--- AUFGABE 1 ---
Wie viele Verbände gehören laut dem Lesetext zum Bündnis KINDERGRUNDSICHERUNG?
--- AUFGABE 2 ---
Schreibe aus dem Lesetext den Abschnitt von „Vorurteile abbauen“ bis einschließlich „dringend aufgeräumt werden!“ wortgetreu ab.

--- LESETEXT ---
- - -
Vorurteile abbauen
Derzeit wird in Politik und Gesellschaft über die Einführung einer Kindergrundsicherung gestritten. Das Bündnis KINDERGRUNDSICHERUNG ist besorgt, weil immer wieder Mythen und Vorurteile zur Kindergrundsicherung und Armutsbetroffenheit kursieren. Mit diesen muss dringend aufgeräumt werden!
Seit 2009 setzt sich das Bündnis KINDERGRUNDSICHERUNG dafür ein, dass Kinderarmut wirksam bekämpft wird. Das Bündnis aus 20 Verbänden und 13 unterstützenden Wissenschaftler*innen fordert die Einführung einer echten Kindergrundsicherung, die ihren Namen verdient. Hierfür sollen große Teile der bisherigen staatlichen Leistungen für Kinder sowohl gebündelt und automatisiert als auch auf ein armutsverhinderndes Niveau erhöht werden. Mit dieser echten Kindergrundsicherung sollen alle Kinder in Deutschland finanziell ausreichend abgesichert werden, sodass sie unabhängig von den finanziellen Möglichkeiten ihrer Eltern echte Teilhabechancen erhalten.
- - -
--- ANGEZEIGTE DATENSÄTZE ---

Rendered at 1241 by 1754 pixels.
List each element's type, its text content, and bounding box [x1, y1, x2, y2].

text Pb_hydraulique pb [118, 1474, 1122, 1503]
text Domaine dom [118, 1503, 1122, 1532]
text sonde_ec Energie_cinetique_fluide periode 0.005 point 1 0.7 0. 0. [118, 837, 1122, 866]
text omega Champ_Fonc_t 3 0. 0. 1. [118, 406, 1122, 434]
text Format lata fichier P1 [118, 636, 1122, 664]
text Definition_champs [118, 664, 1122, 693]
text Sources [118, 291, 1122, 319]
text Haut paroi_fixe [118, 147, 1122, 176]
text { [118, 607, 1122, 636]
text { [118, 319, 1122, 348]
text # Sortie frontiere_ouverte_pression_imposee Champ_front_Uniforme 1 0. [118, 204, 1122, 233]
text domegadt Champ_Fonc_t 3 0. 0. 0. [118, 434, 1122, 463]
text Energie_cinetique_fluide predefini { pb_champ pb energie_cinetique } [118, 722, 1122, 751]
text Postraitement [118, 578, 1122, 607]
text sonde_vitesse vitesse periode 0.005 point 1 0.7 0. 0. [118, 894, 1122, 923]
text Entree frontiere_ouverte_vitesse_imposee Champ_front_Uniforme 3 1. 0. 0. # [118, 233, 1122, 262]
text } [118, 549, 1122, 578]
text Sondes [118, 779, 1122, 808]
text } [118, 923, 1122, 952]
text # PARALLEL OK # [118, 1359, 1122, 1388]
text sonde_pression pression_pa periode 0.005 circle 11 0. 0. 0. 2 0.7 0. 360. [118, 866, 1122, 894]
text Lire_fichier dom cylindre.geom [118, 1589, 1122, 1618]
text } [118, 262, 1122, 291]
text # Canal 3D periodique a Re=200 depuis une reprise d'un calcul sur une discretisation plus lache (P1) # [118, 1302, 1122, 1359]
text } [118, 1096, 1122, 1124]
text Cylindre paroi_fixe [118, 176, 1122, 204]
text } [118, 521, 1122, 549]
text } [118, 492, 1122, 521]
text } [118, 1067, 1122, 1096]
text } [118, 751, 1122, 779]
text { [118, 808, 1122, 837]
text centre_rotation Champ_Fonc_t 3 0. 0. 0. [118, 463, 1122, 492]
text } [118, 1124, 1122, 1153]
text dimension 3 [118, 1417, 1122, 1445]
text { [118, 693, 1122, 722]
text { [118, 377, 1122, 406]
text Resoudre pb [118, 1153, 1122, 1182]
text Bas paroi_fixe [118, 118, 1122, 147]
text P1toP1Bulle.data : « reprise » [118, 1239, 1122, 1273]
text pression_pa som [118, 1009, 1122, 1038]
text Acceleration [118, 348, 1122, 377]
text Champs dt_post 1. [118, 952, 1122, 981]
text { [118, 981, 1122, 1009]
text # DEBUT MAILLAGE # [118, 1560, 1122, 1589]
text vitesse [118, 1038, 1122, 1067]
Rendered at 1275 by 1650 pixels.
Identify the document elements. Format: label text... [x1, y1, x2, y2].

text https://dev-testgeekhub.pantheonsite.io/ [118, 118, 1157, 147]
- - -
--- ERWARTETE AUSGABE 1 ---
20 Verbände.

--- ERWARTETE AUSGABE 2 ---
Vorurteile abbauen
Derzeit wird in Politik und Gesellschaft über die Einführung einer Kindergrundsicherung gestritten. Das Bündnis KINDERGRUNDSICHERUNG ist besorgt, weil immer wieder Mythen und Vorurteile zur Kindergrundsicherung und Armutsbetroffenheit kursieren. Mit diesen muss dringend aufgeräumt werden!